## Overview
Notion's case study chronicles their two-year journey scaling vector search infrastructure for Notion AI Q&A, launched in November 2023. The feature enables users to ask natural-language questions and receive answers by searching semantically across their workspace content and connected tools like Slack and Google Drive. This is a production LLMOps story focused heavily on the infrastructure challenges of deploying and scaling retrieval-augmented generation (RAG) systems at massive scale, specifically the vector search and embeddings components that power semantic retrieval.
The narrative is framed around achieving dramatic improvements: scaling capacity 10x while reducing costs to 1/10th of their peak. While these claims are impressive and the technical details suggest genuine engineering sophistication, it's worth noting this is a first-party account that naturally emphasizes successes. The piece provides valuable insights into real-world tradeoffs in vector database selection, embeddings infrastructure, and architectural evolution, though readers should recognize it also serves as promotional content for Notion's engineering capabilities and their technology partners like turbopuffer and Anyscale.

§ Supplied records

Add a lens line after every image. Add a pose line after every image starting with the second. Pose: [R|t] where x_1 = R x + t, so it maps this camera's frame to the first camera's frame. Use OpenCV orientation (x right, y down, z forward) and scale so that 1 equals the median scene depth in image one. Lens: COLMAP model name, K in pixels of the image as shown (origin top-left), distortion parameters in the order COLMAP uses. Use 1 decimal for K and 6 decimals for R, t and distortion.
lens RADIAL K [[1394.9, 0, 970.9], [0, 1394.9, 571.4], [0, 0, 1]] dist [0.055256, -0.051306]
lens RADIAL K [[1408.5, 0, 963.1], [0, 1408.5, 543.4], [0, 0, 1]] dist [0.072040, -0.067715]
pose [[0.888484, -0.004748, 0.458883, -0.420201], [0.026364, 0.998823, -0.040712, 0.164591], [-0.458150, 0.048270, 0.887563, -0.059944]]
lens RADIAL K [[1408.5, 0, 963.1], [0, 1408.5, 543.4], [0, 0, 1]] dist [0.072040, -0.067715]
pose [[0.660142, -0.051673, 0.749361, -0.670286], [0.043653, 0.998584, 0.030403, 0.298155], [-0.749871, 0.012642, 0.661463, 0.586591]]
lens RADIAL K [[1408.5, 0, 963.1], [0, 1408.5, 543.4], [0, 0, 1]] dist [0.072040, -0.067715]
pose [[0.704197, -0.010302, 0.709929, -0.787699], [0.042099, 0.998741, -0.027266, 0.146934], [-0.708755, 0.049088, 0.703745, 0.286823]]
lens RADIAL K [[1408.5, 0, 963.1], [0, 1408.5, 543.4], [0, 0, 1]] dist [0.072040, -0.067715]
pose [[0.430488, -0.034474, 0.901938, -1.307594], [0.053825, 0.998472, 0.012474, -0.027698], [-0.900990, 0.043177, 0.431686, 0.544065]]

§ Questions to answer
a) Answer these from the overview of Notion's vector search case study:
(i) When did Notion AI Q&A launch?
(ii) Which connected tools does the overview name as sources users can search alongside their workspace content?
(iii) Which technology partners does the overview mention?
b) In the overview of Notion's vector search case study, recast the paragraph beginning "The narrative is framed around" as a short bulleted list that keeps its main facts.
c) Carry on with the overview of Notion's vector search case study, starting after its last sentence.

§ Responses by item number
a)
(i) November 2023.
(ii) Slack and Google Drive.
(iii) turbopuffer and Anyscale.

b)
- Central claim: capacity scaled 10x while costs fell to 1/10th of their peak.
- The technical details suggest real engineering sophistication, but this is a first-party account that emphasizes successes.
- It offers useful insight into tradeoffs in vector database selection, embeddings infrastructure, and architectural evolution.
- It also serves as promotional content for Notion's engineering and for partners such as turbopuffer and Anyscale.

c)
## Technical Architecture and Initial Implementation
Notion's vector search implementation follows a classic RAG pattern: convert text into semantic embeddings, store these vectors in a specialized database, and retrieve relevant content based on semantic similarity rather than keyword matching. Their initial architecture in November 2023 featured a dual-path ingestion pipeline that balanced bulk onboarding with real-time updates.
The offline path utilized Apache Spark for batch processing, handling the chunking of existing documents, generating embeddings via external API calls, and bulk-loading vectors into their vector database. This path was critical for onboarding entire workspaces with potentially large volumes of historical content. The online path leveraged Kafka consumers to process individual page edits in real-time as they occurred, maintaining sub-minute latency for keeping live workspaces synchronized with the search index.
Their initial vector database ran on dedicated "pod" clusters that coupled storage and compute. They implemented a sharding strategy similar to their PostgreSQL setup, using workspace ID as a partitioning key with range-based partitioning to route queries to the correct index. A single configuration file maintained references to all shards, a design that would later prove operationally complex as they scaled.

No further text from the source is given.